JUGmobile:
HWB pin:
I haven't researched HWB pin yet, so any comments below are welcome. Some day I will add instructions how to use HWB pin as I/O pin.
I've not tried to use that pin, so this is theoretical: That pin is used as an input for the bootloader, and is tied low through a 10K resistor. If you try to use that as a general purpose input, it's possible that the external hardware could be driving that line in a high state while you are resetting, and that could change the behavior of the bootloader. If you want to use that pin, it's best to use it as an output, in a circuit that won't be affected by having a 10k pulldown resistor on it. (Not with an AVR processor, but I have run into problems like that trying to use a boot mode pin on other processors - it just isn't reliable to use such a pin as an input, it will come back to bite you eventually.)
There doesn't appear to be any support for that particular pin in the Leonardo's pin definitions, so you will probably have to resort to accessing the DDRE and PORTE registers directly to set it up as an output and set its output state.
GrahamPrattWyalong:
Hi, I see in the picture that there are more Acc connected pins, I have read this in different places also..... Problem I am having is working out how to reassign a digital pin, say pin 26 (pd6t1/0c4d/adc9).

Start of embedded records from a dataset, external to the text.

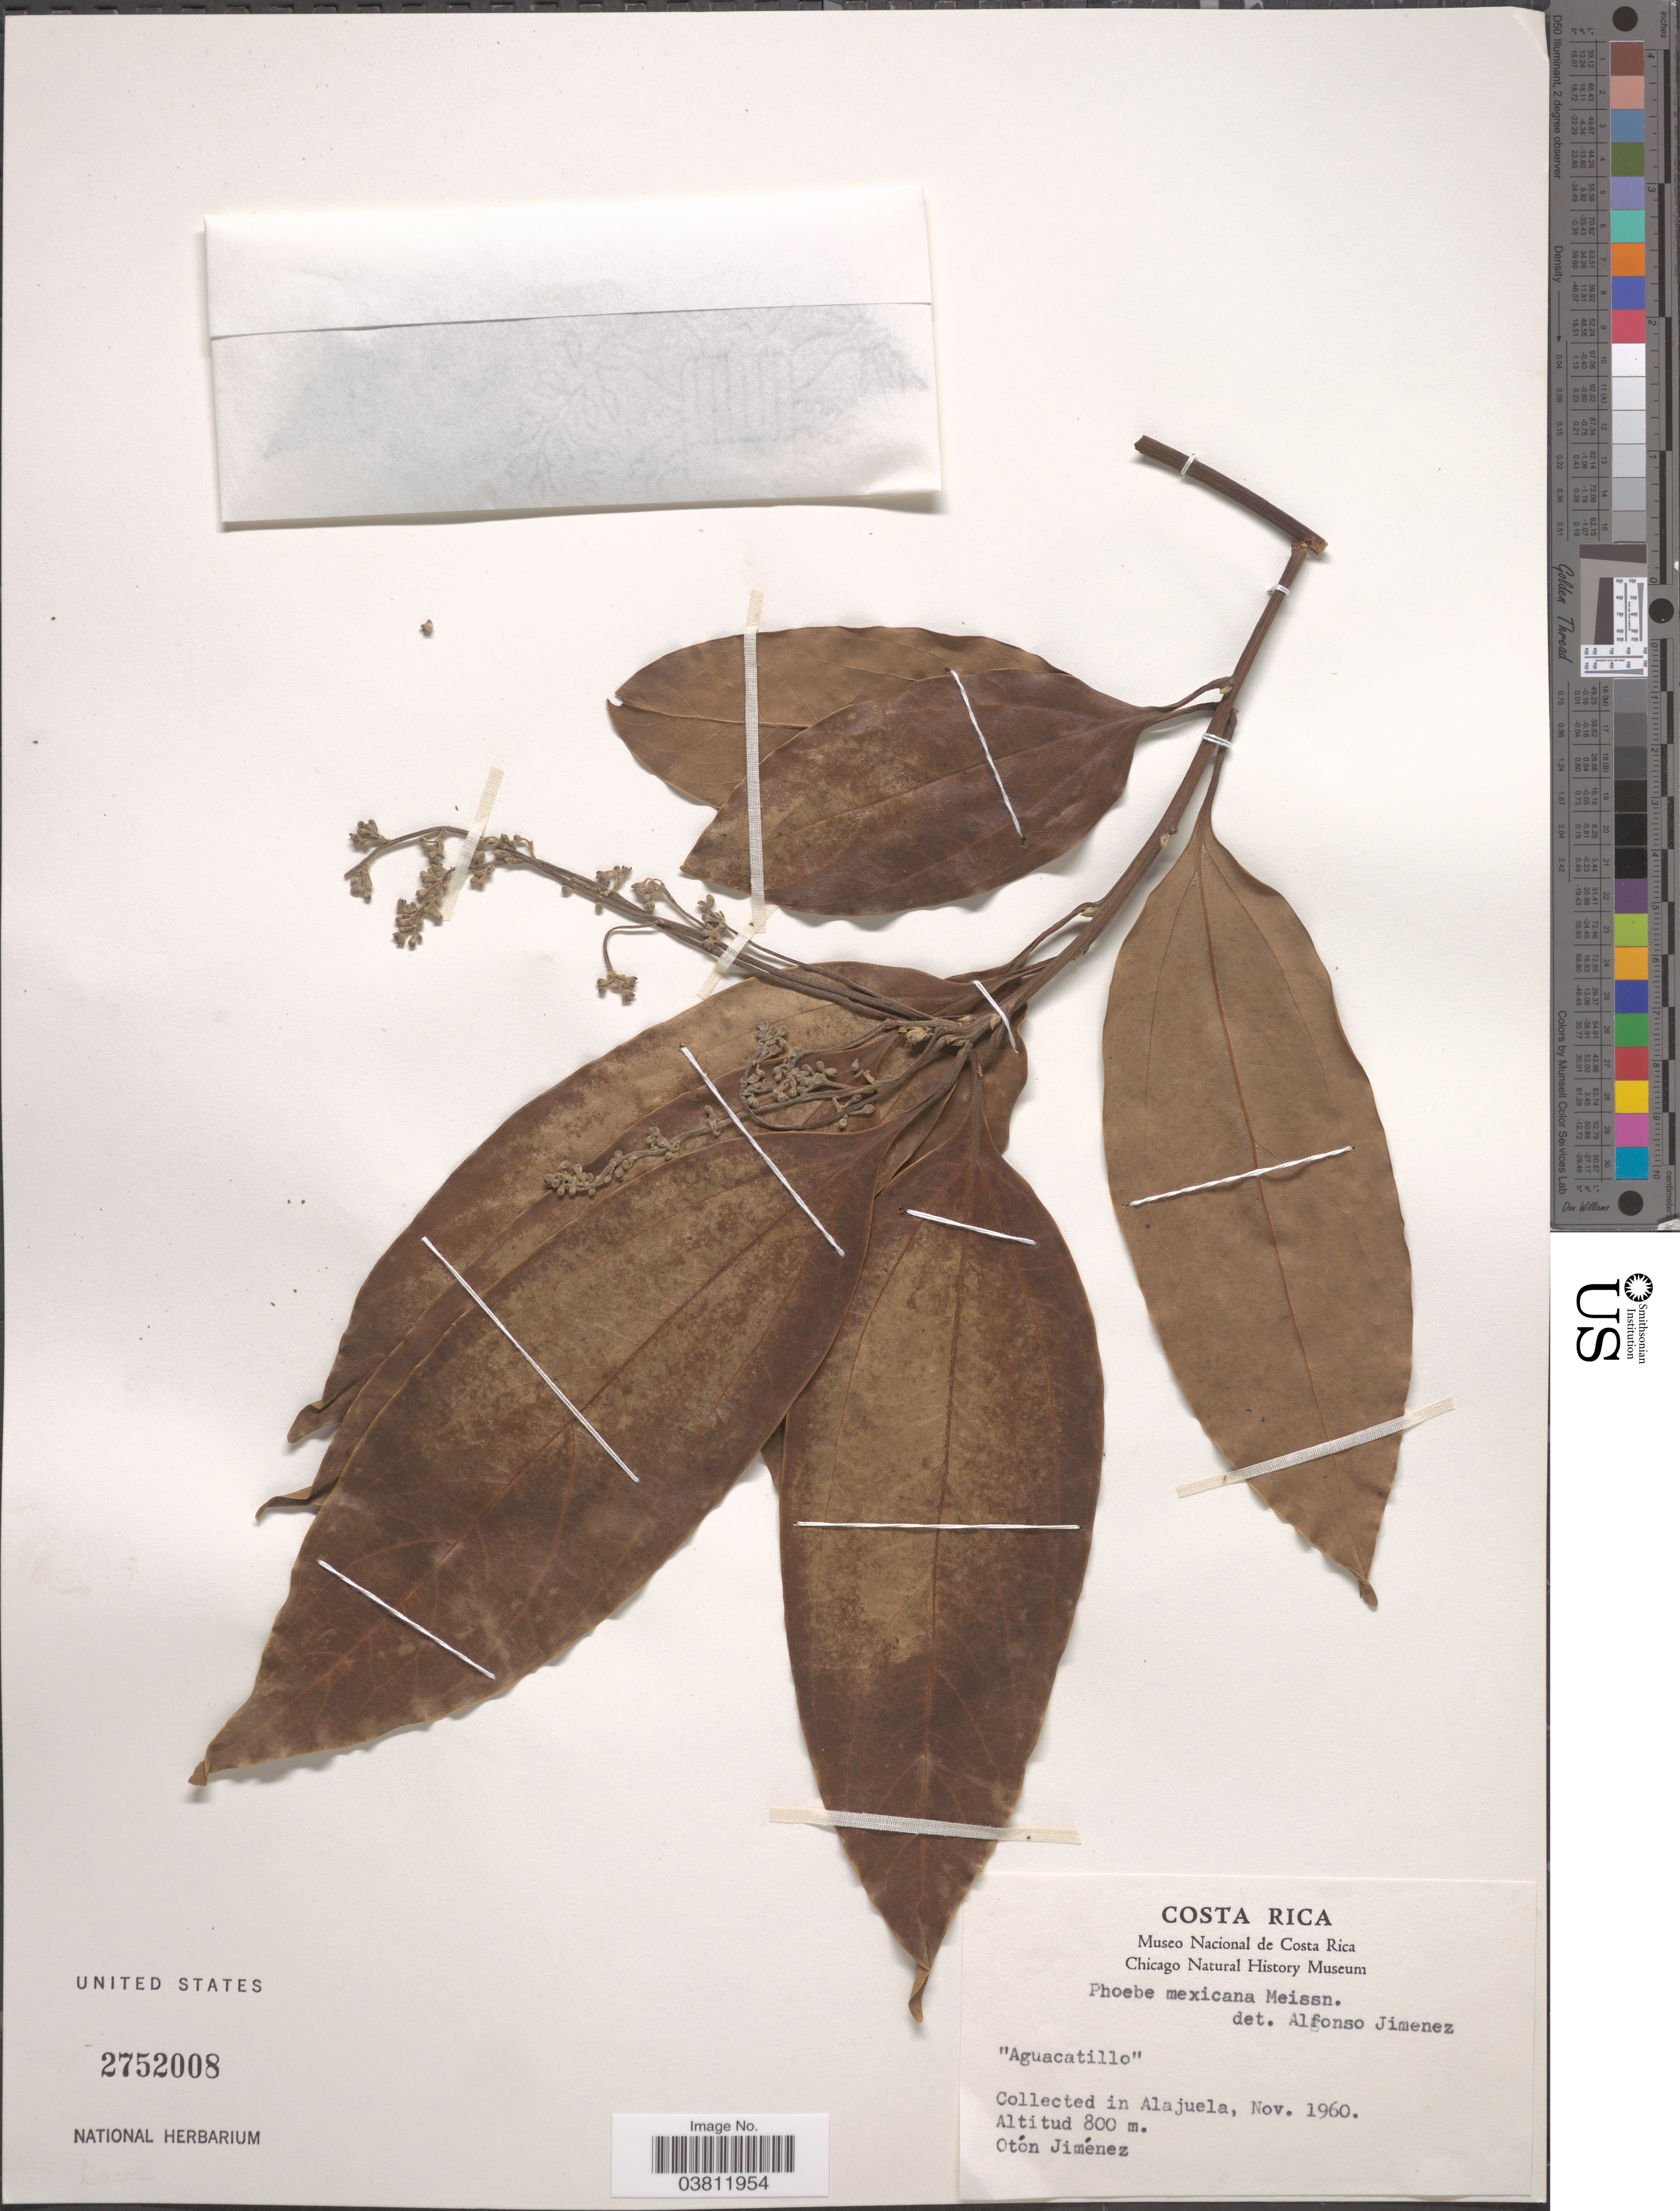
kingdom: Plantae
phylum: Tracheophyta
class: Magnoliopsida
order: Laurales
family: Lauraceae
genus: Phoebe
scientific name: Phoebe mexicana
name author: Meisn.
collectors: O. Jimenez L.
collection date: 1960-11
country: Costa Rica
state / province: Alajuela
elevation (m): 800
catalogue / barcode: US 2752008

You say Acc, but I assume you mean ADC, and I guess you are saying you want to use pin 26 as another analog input? The file hardware/arduino/avr/variants/leonardo/pins_arduino.h in your Arduino program folder defines all of the pins It has this section:
// Mapping of analog pins as digital I/O
// A6-A11 share with digital pins
static const uint8_t A0 = 18;
static const uint8_t A1 = 19;
static const uint8_t A2 = 20;
static const uint8_t A3 = 21;
static const uint8_t A4 = 22;
static const uint8_t A5 = 23;
static const uint8_t A6 = 24; // D4
static const uint8_t A7 = 25; // D6
static const uint8_t A8 = 26; // D8
static const uint8_t A9 = 27; // D9
static const uint8_t A10 = 28; // D10
static const uint8_t A11 = 29; // D12
So, while I've not tried it, it looks like all you might have to do to use pin 26 (D12) as an analog input is to use pin A11 in your analog read call. Same for the other pins, they look to be mapped as A6 through A11.
This seems to be confirmed later in the file, where the An numbers are mapped to analog hardware channels:
const uint8_t PROGMEM analog_pin_to_channel_PGM[] = {
7, // A0 PF7 ADC7
6, // A1 PF6 ADC6
5, // A2 PF5 ADC5
4, // A3 PF4 ADC4
1, // A4 PF1 ADC1
0, // A5 PF0 ADC0
8, // A6 D4 PD4 ADC8
10, // A7 D6 PD7 ADC10
11, // A8 D8 PB4 ADC11
12, // A9 D9 PB5 ADC12
13, // A10 D10 PB6 ADC13
9 // A11 D12 PD6 ADC9
};
A6 through A11 do have ADC hardware channel numbers assigned, and the comments match up with the pin names/functions mentioned in the diagram above. So, simply try using those analog pin names, and it should just work.